Sie verabschiedeten sich voneinander. Atlanas und Taladon gingen richtung Stadtmitte. Safira und Eross dagegen hielten sich lieber an Stadtrand auf.

"Hast du auch schon was gemerkt?" wollte Atlanas wissen von Taladon wissen.

"Es ist überhaupt nicht zu übersehen das die beiden sich ineinander verknallt haben. Es ist nur ein Wunder das sie es gegenseitig anscheinend noch nicht gemerkt haben."

Eross und Safira unterhielten sich währenddessen mit einem Schmied am Stadtrand.

"Natürlich helfe ich euch. Meine Klingen sollen die Worte der Wahrheit sprechen und meine Äxte sollen unsere Peiniger inzwei teilen." sprach der Schmidt.

"Wir werden auf unserem Schiff eine Schmide einrichten." versprach Safira.

"Sehr gut.
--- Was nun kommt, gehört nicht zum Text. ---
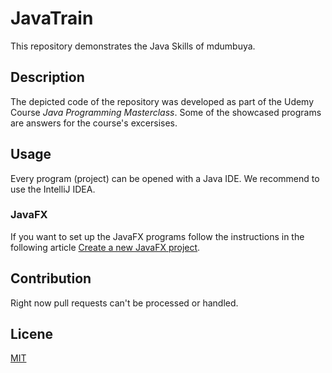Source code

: # JavaTrain
This repository demonstrates the Java Skills of mdumbuya. 

## Description 
The depicted code of the repository was developed as part of the Udemy Course _Java Programming Masterclass_. 
Some of the showcased programs are answers for the course's excersises. 

## Usage 
Every program (project) can be opened with a Java IDE. We recommend to use the IntelliJ IDEA.

### JavaFX
If you want to set up the JavaFX programs follow the instructions in the following article [Create a new JavaFX project](https://www.jetbrains.com/help/idea/javafx.html#check-plugin). 

## Contribution
Right now pull requests can't be processed or handled. 

## Licene
[MIT](https://choosealicense.com/licenses/mit/)
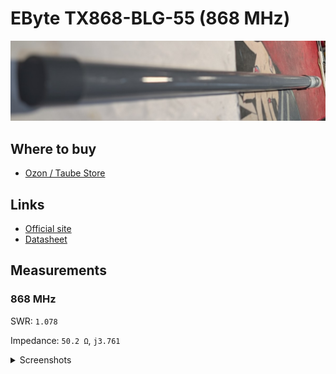 # EByte TX868-BLG-55 (868 MHz)

![photo](images/00_photo.jpg)

## Where to buy

- [Ozon / Taube Store](https://www.ozon.ru/product/antenna-8dbi-868mgts-cdebyte-tx868-blg-55-1643595859/)

## Links

- [Official site](https://www.cdebyte.com/products/TX868-BLG-55)
- [Datasheet](https://www.cdebyte.com/pdf-down.aspx?id=1918)

## Measurements

### 868 MHz

SWR: `1.078`

Impedance: `50.2 Ω`, `j3.761`

<details>
<summary>Screenshots</summary>

![Measurement at 868 MHz](images/01_measurement.png)

</details>
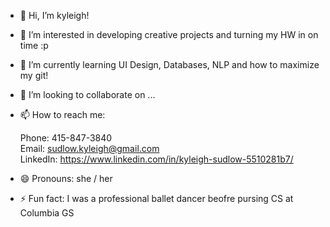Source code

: - 👋 Hi, I’m kyleigh!
- 👀 I’m interested in developing creative projects and turning my HW in on time :p 
- 🌱 I’m currently learning UI Design, Databases, NLP and how to maximize my git!
- 💞️ I’m looking to collaborate on ...
- 📫 How to reach me:

  Phone: 415-847-3840    
  Email: sudlow.kyleigh@gmail.com    
  LinkedIn: https://www.linkedin.com/in/kyleigh-sudlow-5510281b7/
  
- 😄 Pronouns: she / her
- ⚡ Fun fact: I was a professional ballet dancer beofre pursing CS at Columbia GS 
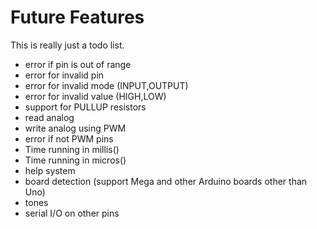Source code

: Future Features
===============

This is really just a todo list.

- error if pin is out of range 
- error for invalid pin
- error for invalid mode (INPUT,OUTPUT)
- error for invalid value (HIGH,LOW)
- support for PULLUP resistors
- read analog
- write analog using PWM
- error if not PWM pins
- Time running in millis()
- Time running in micros()
- help system
- board detection (support Mega and other Arduino boards other than Uno)
- tones
- serial I/O on other pins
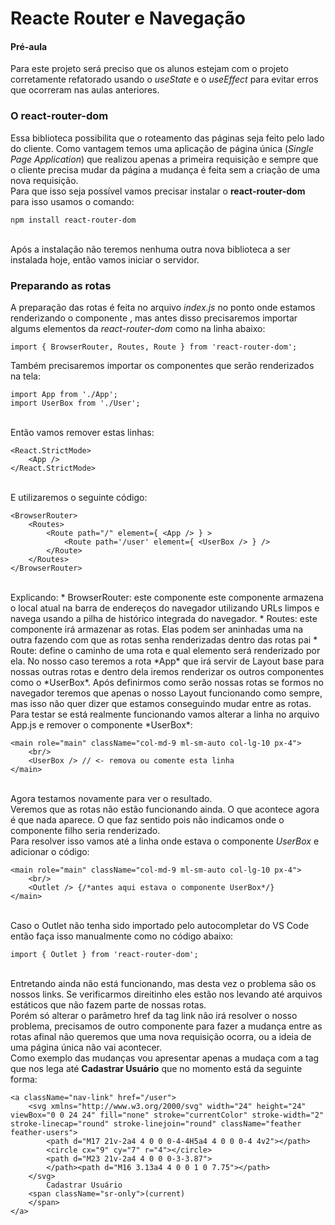 # Reacte Router e Navegação

#### Pré-aula
Para este projeto será preciso que os alunos estejam com o projeto corretamente refatorado usando o *useState* e o *useEffect* para evitar erros que ocorreram nas aulas anteriores.

### O react-router-dom
Essa biblioteca possibilita que o roteamento das páginas seja feito pelo lado do cliente. Como vantagem temos uma aplicação de página única (*Single Page Application*) que realizou apenas a primeira requisição e sempre que o cliente precisa mudar da página a mudança é feita sem a criação de uma nova requisição.
<br>Para que isso seja possível vamos precisar instalar o **react-router-dom** para isso usamos o comando: <br>


    npm install react-router-dom
<br>
Após a instalação não teremos nenhuma outra nova biblioteca a ser instalada hoje, então vamos iniciar o servidor.

### Preparando as rotas
A preparação das rotas é feita no arquivo *index.js* no ponto onde estamos renderizando o componente *<App />* , mas antes disso precisaremos importar algums elementos da *react-router-dom* como na linha abaixo: <br>


    import { BrowserRouter, Routes, Route } from 'react-router-dom';
Também precisaremos importar os componentes que serão renderizados na tela: <br>


    import App from './App';
    import UserBox from './User';
<br>
Então vamos remover estas linhas:<br>


    <React.StrictMode>
    	<App />
    </React.StrictMode>
<br>
E utilizaremos o seguinte código: <br>


    <BrowserRouter>
    	<Routes>
    		<Route path="/" element={ <App /> } >
    			<Route path='/user' element={ <UserBox /> } />
    		</Route>
    	</Routes>
    </BrowserRouter>
<br>
Explicando:
* BrowserRouter: este componente este componente armazena o local atual na barra de endereços do navegador utilizando URLs limpos e navega usando a pilha de histórico integrada do navegador.
* Routes: este componente irá armazenar as rotas. Elas podem ser aninhadas uma na outra fazendo com que as rotas senha renderizadas dentro das rotas pai
* Route: define o caminho de uma rota e qual elemento será renderizado por ela. No nosso caso teremos a rota *App* que irá servir de Layout base para nossas outras rotas e dentro dela iremos renderizar os outros componentes como o *UserBox*.
Após definirmos como serão nossas rotas se formos no navegador teremos que apenas o nosso Layout funcionando como sempre, mas isso não quer dizer que estamos conseguindo mudar entre as rotas.<br>
Para testar se está realmente funcionando vamos alterar a linha no arquivo App.js e remover o componente *UserBox*:


    <main role="main" className="col-md-9 ml-sm-auto col-lg-10 px-4">    
    	<br/>
    	<UserBox /> // <- remova ou comente esta linha
    </main>
<br>Agora testamos novamente para ver o resultado.
<br>Veremos que as rotas não estão funcionando ainda. O que acontece agora é que nada aparece. O que faz sentido pois não indicamos onde o componente filho seria renderizado.
<br>Para resolver isso vamos até a linha onde estava o componente *UserBox* e adicionar o código:<br>


    <main role="main" className="col-md-9 ml-sm-auto col-lg-10 px-4">    
    	<br/>
    	<Outlet /> {/*antes aqui estava o componente UserBox*/}
    </main>
<br> Caso o Outlet não tenha sido importado pelo autocompletar do VS Code então faça isso manualmente como no código abaixo:


    import { Outlet } from 'react-router-dom';
<br>Entretando ainda não está funcionando, mas desta vez o problema são os nossos links. Se verificarmos direitinho eles estão nos levando até arquivos estáticos que não fazem parte de nossas rotas.
<br>Porém só alterar o parâmetro href da tag link não irá resolver o nosso problema, precisamos de outro componente para fazer a mudança entre as rotas afinal não queremos que uma nova requisição ocorra, ou a ideia de uma página única não vai acontecer.
<br>Como exemplo das mudanças vou apresentar apenas a mudaça com a tag que nos lega até **Cadastrar Usuário** que no momento está da seguinte forma:<br>


    <a className="nav-link" href="/user">
    	<svg xmlns="http://www.w3.org/2000/svg" width="24" height="24" viewBox="0 0 24 24" fill="none" stroke="currentColor" stroke-width="2" stroke-linecap="round" stroke-linejoin="round" className="feather feather-users">
    		<path d="M17 21v-2a4 4 0 0 0-4-4H5a4 4 0 0 0-4 4v2"></path>
    		<circle cx="9" cy="7" r="4"></circle>
    		<path d="M23 21v-2a4 4 0 0 0-3-3.87">
    		</path><path d="M16 3.13a4 4 0 0 1 0 7.75"></path>
    	</svg>
    		Cadastrar Usuário 
    	<span className="sr-only">(current)
    	</span>
    </a>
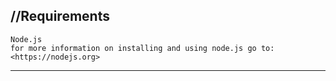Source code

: //Requirements
-------------------------------------------------------------------------
	Node.js
	for more information on installing and using node.js go to: 
	<https://nodejs.org>

-------------------------------------------------------------------------
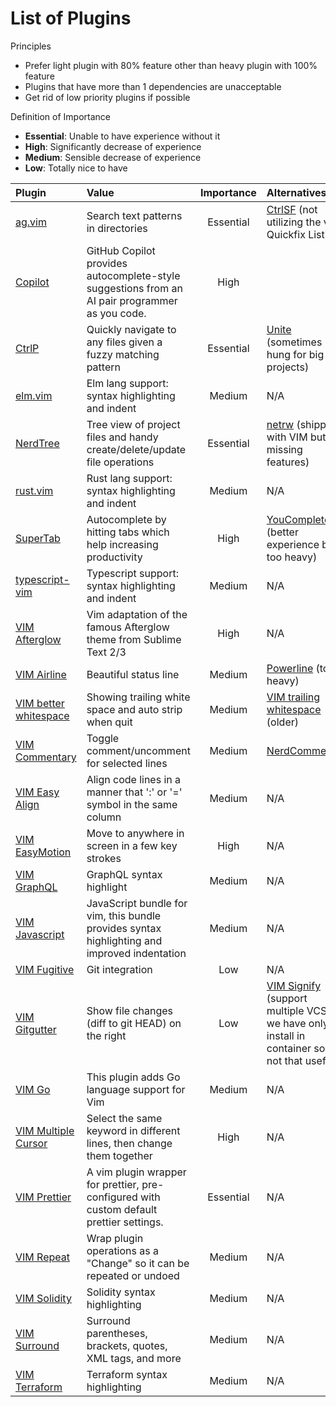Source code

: # List of Plugins

Principles

- Prefer light plugin with 80% feature other than heavy plugin with 100% feature
- Plugins that have more than 1 dependencies are unacceptable
- Get rid of low priority plugins if possible

Definition of Importance

- **Essential**: Unable to have experience without it
- **High**: Significantly decrease of experience
- **Medium**: Sensible decrease of experience
- **Low**: Totally nice to have

| Plugin        | Value           | Importance | Alternatives |
| :------------ | :-------------- | :--------: | :----------- |
| [ag.vim](https://github.com/rking/ag.vim) | Search text patterns in directories | Essential | [CtrlSF](https://github.com/dyng/ctrlsf.vim) (not utilizing the vim Quickfix List) |
| [Copilot](https://github.com/github/copilot.vim) | GitHub Copilot provides autocomplete-style suggestions from an AI pair programmer as you code. | High | |
| [CtrlP](https://github.com/kien/ctrlp.vim.git) | Quickly navigate to any files given a fuzzy matching pattern | Essential | [Unite](https://github.com/Shougo/unite.vim.git) (sometimes hung for big projects) |
| [elm.vim](https://github.com/lambdatoast/elm.vim) | Elm lang support: syntax highlighting and indent | Medium | N/A |
| [NerdTree](https://github.com/scrooloose/nerdtree.git) | Tree view of project files and handy create/delete/update file operations | Essential | [netrw](http://www.vim.org/scripts/script.php?script_id=1075) (shipped with VIM but missing features) |
| [rust.vim](https://github.com/rust-lang/rust.vim) | Rust lang support: syntax highlighting and indent | Medium | N/A |
| [SuperTab](https://github.com/ervandew/supertab.git) | Autocomplete by hitting tabs which help increasing productivity | High | [YouCompleteMe](https://github.com/Valloric/YouCompleteMe) (better experience but too heavy) |
| [typescript-vim](https://github.com/leafgarland/typescript-vim) | Typescript support: syntax highlighting and indent | Medium | N/A |
| [VIM Afterglow](https://github.com/danilo-augusto/vim-afterglow) | Vim adaptation of the famous Afterglow theme from Sublime Text 2/3 | High | N/A |
| [VIM Airline](https://github.com/bling/vim-airline.git) | Beautiful status line | Medium | [Powerline](https://github.com/powerline/powerline) (too heavy) |
| [VIM better whitespace](https://github.com/ntpeters/vim-better-whitespace.git) | Showing trailing white space and auto strip when quit | Medium | [VIM trailing whitespace](https://github.com/bronson/vim-trailing-whitespace) (older) |
| [VIM Commentary](https://github.com/tpope/vim-commentary.git) | Toggle comment/uncomment for selected lines | Medium | [NerdCommenter](https://github.com/scrooloose/nerdcommenter) |
| [VIM Easy Align](https://github.com/junegunn/vim-easy-align.git) | Align code lines in a manner that ':' or '=' symbol in the same column | Medium | N/A |
| [VIM EasyMotion](https://github.com/easymotion/vim-easymotion.git) | Move to anywhere in screen in a few key strokes | High | N/A |
| [VIM GraphQL](https://github.com/jparise/vim-graphql.git) | GraphQL syntax highlight | Medium | N/A |
| [VIM Javascript](https://github.com/pangloss/vim-javascript.git) | JavaScript bundle for vim, this bundle provides syntax highlighting and improved indentation | Medium | N/A |
| [VIM Fugitive](https://github.com/tpope/vim-fugitive.git) | Git integration | Low | N/A |
| [VIM Gitgutter](https://github.com/airblade/vim-gitgutter.git) | Show file changes (diff to git HEAD) on the right | Low | [VIM Signify](https://github.com/mhinz/vim-signify) (support multiple VCS but we have only git install in container so it's not that useful) |
| [VIM Go](https://github.com/fatih/vim-go) | This plugin adds Go language support for Vim | Medium | N/A |
| [VIM Multiple Cursor](https://github.com/terryma/vim-multiple-cursors.git) | Select the same keyword in different lines, then change them together | High | N/A |
| [VIM Prettier](https://github.com/prettier/vim-prettier) | A vim plugin wrapper for prettier, pre-configured with custom default prettier settings. | Essential | N/A |
| [VIM Repeat](https://github.com/tpope/vim-repeat.git) | Wrap plugin operations as a "Change" so it can be repeated or undoed | Medium | N/A |
| [VIM Solidity](https://github.com/tomlion/vim-solidity) | Solidity syntax highlighting | Medium | N/A |
| [VIM Surround](https://github.com/tpope/vim-surround.git) | Surround parentheses, brackets, quotes, XML tags, and more | Medium | N/A |
| [VIM Terraform](https://github.com/hashivim/vim-terraform) | Terraform syntax highlighting | Medium | N/A |
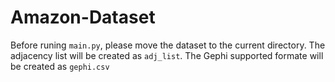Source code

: # Amazon-Dataset
Before runing `main.py`, please move the dataset to the current directory.
The adjacency list will be created as `adj_list`. The Gephi supported formate will be created as `gephi.csv`
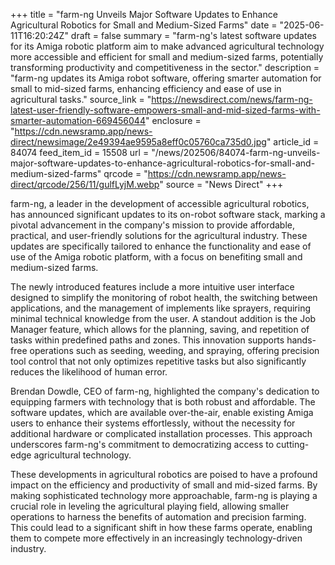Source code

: +++
title = "farm-ng Unveils Major Software Updates to Enhance Agricultural Robotics for Small and Medium-Sized Farms"
date = "2025-06-11T16:20:24Z"
draft = false
summary = "farm-ng's latest software updates for its Amiga robotic platform aim to make advanced agricultural technology more accessible and efficient for small and medium-sized farms, potentially transforming productivity and competitiveness in the sector."
description = "farm-ng updates its Amiga robot software, offering smarter automation for small to mid-sized farms, enhancing efficiency and ease of use in agricultural tasks."
source_link = "https://newsdirect.com/news/farm-ng-latest-user-friendly-software-empowers-small-and-mid-sized-farms-with-smarter-automation-669456044"
enclosure = "https://cdn.newsramp.app/news-direct/newsimage/2e49394ae9595a8eff0c05760ca735d0.jpg"
article_id = 84074
feed_item_id = 15508
url = "/news/202506/84074-farm-ng-unveils-major-software-updates-to-enhance-agricultural-robotics-for-small-and-medium-sized-farms"
qrcode = "https://cdn.newsramp.app/news-direct/qrcode/256/11/gulfLyjM.webp"
source = "News Direct"
+++

<p>farm-ng, a leader in the development of accessible agricultural robotics, has announced significant updates to its on-robot software stack, marking a pivotal advancement in the company's mission to provide affordable, practical, and user-friendly solutions for the agricultural industry. These updates are specifically tailored to enhance the functionality and ease of use of the Amiga robotic platform, with a focus on benefiting small and medium-sized farms.</p><p>The newly introduced features include a more intuitive user interface designed to simplify the monitoring of robot health, the switching between applications, and the management of implements like sprayers, requiring minimal technical knowledge from the user. A standout addition is the Job Manager feature, which allows for the planning, saving, and repetition of tasks within predefined paths and zones. This innovation supports hands-free operations such as seeding, weeding, and spraying, offering precision tool control that not only optimizes repetitive tasks but also significantly reduces the likelihood of human error.</p><p>Brendan Dowdle, CEO of farm-ng, highlighted the company's dedication to equipping farmers with technology that is both robust and affordable. The software updates, which are available over-the-air, enable existing Amiga users to enhance their systems effortlessly, without the necessity for additional hardware or complicated installation processes. This approach underscores farm-ng's commitment to democratizing access to cutting-edge agricultural technology.</p><p>These developments in agricultural robotics are poised to have a profound impact on the efficiency and productivity of small and mid-sized farms. By making sophisticated technology more approachable, farm-ng is playing a crucial role in leveling the agricultural playing field, allowing smaller operations to harness the benefits of automation and precision farming. This could lead to a significant shift in how these farms operate, enabling them to compete more effectively in an increasingly technology-driven industry.</p>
Meine Träger werden alle meine Waffen und all mein Eisen auf euer Schiff schaffen." antwortete der Schmidt.

Eross und Safira verließen die Schmiede.

"Kelut ist eine unserer Hochburgen. Es wird sich schnell rum sprechen das ich hier bin. Wir brauchen uns um unsere Sicherheit also keine Sorgen machen." meinte Safira.

"Sagtest du nicht ihr wäret nur wenige?" erwiderte Eross.

"Ja klar. Aber so wenige nun auch wieder nicht." Safira deutete auf eine Seitengasse.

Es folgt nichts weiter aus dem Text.